HAL’s growth in FY19 was more than the 3.9% increase in revenue the company reported in FY18. Even so, as the chart alongside shows, its long-term growth rates pale in comparison to BEL.
The outperformance, however, is yielding limited benefits for BEL. Recent gains notwithstanding, the BEL stock is down 33% in the last one year, not significantly better than the 36% fall in HAL shares.
What gives? To start with, HAL listed at a huge valuation discount to BEL last year, thereby limiting the damage during the market meltdown, points out an analyst who declined to be named. Besides, while BEL’s growth rates may be higher, there are concerns about its margins.
The government’s decision to limit margins for contracts given on nomination basis to public sector entities is expected to impact BEL’s margins. A large part of the company’s orders come via this route.
“We note potential margin pressure from higher share of system integration contracts in the coming years as opposed to core product supply orders, increasing share of competitively awarded projects in the defence sector, and standard defence products price list proposed by the ministry of defence," Kotak Institutional Equities said in a note last month on BEL.
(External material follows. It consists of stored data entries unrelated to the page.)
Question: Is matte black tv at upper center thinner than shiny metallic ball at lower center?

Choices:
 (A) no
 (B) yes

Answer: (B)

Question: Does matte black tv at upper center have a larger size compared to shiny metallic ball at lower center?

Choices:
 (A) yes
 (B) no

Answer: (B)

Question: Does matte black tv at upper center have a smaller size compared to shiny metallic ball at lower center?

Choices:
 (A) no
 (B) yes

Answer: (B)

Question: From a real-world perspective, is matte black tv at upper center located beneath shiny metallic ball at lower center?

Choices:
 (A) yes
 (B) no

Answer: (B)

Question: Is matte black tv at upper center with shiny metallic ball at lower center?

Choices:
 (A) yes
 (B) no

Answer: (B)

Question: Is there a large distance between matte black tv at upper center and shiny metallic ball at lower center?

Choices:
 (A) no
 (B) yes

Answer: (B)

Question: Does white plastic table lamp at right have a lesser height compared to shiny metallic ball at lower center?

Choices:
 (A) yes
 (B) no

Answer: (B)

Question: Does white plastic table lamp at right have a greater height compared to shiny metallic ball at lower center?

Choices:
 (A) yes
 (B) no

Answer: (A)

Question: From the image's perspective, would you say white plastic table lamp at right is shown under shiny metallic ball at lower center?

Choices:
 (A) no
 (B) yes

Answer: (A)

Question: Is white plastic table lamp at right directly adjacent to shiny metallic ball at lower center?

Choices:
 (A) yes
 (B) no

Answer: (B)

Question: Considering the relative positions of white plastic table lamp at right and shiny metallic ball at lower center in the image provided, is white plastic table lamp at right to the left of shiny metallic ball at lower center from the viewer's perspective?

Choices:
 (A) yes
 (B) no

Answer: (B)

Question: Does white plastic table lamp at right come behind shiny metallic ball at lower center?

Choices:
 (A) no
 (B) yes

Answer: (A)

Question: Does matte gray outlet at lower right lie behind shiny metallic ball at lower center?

Margin concerns aside, there are indications that BEL may maintain momentum on revenue growth. It booked orders worth ₹23,200 crore in FY19, taking its order backlog to ₹51,600 crore, which is about 4.4 times annual revenues. “We expect this momentum to sustain, given its healthy order pipeline consisting of QRSAM (quick reaction surface to air missile) orders, T-90 SM army tanks, night vision devices, and other base orders," Antique Stock Broking Ltd said in a note.
HAL did not give order inflow details, though past data suggests it too has a sizeable order book. However, subdued trend growth rates and poor earnings quality signifies that investor expectations are running low.
Low allocations for defence capital expenditure and budgetary constraints are driving up receivables at HAL. “Receivables at HAL likely rose to ₹20,000 crore by end-FY19, up from ₹7,700 crore from the previous fiscal year," points out the above-mentioned analyst. In FY17, receivables stood at ₹4,220 crore. The problem of receivables is pronounced at HAL as manufacturing of aircraft has a long gestation period.
Returns in the past year suggest investors are making no distinction between the two companies. However, BEL trades at 13 times trailing earnings, higher than HAL’s 10.7 times valuation. If investors get clarity on BEL’s margin trajectory, it may well start outperforming in terms of returns as well.